Since then he has slowly and steadily improved. he was still very shy and withdrawn in Reception (they were more concerned than I was - they hadn't seen him when he was REALLY shy and withdrawn!) then he suddenly came into his own in Year 1, in fact his teacher looked surprised when I asked if she would class him as a shy child. He's almost 7 now, in Year 2, and thriving - he is popular and sociable, doing well academically, and his teacher thinks he is fantastic.
So my advice would be to keep on at them in playgroup (I think it can be easy for them to overlook a quiet child, after all they are no trouble), keep talking to your dd, not in a pressuring way, but in a gentle, encouraging way and hopefully your daughter will gain in confidence, as my son has done.

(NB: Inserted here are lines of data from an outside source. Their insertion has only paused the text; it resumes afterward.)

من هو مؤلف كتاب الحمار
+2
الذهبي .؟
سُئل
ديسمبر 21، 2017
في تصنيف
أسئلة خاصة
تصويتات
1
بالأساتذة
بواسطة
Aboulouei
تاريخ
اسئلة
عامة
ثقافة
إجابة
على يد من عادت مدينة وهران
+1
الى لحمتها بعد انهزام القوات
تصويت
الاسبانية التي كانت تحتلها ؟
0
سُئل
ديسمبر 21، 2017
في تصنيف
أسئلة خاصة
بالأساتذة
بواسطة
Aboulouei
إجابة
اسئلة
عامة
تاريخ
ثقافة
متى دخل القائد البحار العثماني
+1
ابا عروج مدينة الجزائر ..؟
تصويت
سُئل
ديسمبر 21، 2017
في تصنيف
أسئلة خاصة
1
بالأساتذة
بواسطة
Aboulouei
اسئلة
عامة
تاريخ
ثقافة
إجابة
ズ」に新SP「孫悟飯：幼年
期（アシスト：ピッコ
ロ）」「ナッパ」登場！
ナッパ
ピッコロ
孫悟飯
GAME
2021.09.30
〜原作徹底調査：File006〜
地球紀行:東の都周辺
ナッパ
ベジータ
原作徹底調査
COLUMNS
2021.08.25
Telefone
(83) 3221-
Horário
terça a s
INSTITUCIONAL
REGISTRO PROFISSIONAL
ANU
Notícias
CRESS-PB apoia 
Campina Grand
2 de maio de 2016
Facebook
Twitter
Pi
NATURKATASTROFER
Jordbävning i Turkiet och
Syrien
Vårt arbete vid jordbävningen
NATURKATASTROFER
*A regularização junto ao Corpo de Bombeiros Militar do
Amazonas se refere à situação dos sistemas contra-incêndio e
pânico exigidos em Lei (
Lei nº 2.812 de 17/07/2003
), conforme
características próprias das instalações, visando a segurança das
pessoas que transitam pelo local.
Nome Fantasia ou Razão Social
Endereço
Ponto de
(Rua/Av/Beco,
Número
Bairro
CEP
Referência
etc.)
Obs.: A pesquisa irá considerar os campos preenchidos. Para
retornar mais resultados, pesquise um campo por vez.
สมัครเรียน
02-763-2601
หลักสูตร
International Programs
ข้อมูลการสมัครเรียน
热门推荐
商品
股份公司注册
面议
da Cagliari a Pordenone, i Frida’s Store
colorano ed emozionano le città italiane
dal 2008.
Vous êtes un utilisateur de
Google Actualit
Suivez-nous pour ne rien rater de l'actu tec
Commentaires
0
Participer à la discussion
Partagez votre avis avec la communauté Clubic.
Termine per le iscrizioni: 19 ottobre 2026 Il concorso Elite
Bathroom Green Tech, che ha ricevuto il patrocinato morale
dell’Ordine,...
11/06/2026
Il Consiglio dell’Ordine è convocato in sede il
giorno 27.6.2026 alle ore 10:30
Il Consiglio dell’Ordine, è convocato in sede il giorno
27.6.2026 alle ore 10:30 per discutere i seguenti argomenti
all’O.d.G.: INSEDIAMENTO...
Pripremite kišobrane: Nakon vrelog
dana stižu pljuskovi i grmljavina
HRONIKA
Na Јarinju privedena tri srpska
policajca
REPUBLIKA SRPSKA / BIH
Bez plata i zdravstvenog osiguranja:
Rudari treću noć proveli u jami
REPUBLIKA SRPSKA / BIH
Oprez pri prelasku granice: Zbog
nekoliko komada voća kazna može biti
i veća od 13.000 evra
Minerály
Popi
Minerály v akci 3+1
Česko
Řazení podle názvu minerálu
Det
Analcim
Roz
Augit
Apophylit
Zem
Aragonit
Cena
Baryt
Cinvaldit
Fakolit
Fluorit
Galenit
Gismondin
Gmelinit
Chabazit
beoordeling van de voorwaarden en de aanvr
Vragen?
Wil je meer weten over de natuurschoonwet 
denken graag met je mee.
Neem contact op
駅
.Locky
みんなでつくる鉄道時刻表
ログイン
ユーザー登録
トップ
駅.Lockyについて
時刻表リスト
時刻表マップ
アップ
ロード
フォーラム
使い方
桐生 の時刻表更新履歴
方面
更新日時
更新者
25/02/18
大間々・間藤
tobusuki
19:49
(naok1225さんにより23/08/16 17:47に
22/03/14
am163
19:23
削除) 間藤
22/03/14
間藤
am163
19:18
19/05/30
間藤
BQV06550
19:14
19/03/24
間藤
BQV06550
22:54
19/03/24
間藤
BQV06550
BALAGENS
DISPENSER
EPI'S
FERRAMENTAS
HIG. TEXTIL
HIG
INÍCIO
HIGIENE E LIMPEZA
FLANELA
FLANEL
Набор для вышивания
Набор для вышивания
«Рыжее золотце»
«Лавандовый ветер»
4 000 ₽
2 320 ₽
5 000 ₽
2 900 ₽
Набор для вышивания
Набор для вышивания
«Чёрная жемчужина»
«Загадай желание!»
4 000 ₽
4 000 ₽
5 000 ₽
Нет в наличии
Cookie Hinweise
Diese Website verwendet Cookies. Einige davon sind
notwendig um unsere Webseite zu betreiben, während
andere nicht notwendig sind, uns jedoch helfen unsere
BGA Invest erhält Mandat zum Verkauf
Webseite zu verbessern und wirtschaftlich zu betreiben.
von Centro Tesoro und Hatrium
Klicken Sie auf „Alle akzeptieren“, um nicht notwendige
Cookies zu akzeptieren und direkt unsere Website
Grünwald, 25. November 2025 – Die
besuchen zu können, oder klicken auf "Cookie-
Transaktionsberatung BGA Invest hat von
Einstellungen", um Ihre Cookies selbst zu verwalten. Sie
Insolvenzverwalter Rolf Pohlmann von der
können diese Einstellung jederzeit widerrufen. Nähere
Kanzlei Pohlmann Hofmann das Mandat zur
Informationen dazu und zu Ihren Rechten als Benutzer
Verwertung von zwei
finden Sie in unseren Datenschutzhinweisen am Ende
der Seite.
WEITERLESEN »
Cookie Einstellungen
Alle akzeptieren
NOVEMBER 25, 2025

My son has done much better in the smaller, more structured environment of a classroom than he ever did in a playgroup/nursery free-for-all environment. I also think that the fact your dd does play with and talk to other children is a huge positive in her favour - she really does just sound very shy around adults, rather than any serious underlying problem.
Don't let her know you are worried, and don't try and deny her shyness - I have always told my son that the nicest people are a bit shy (I believe that too!) but not TOO shy. I really hope she finds a bit more confidence soon -I know how hard it is as a parent when you know your child is capable of more than they are showing.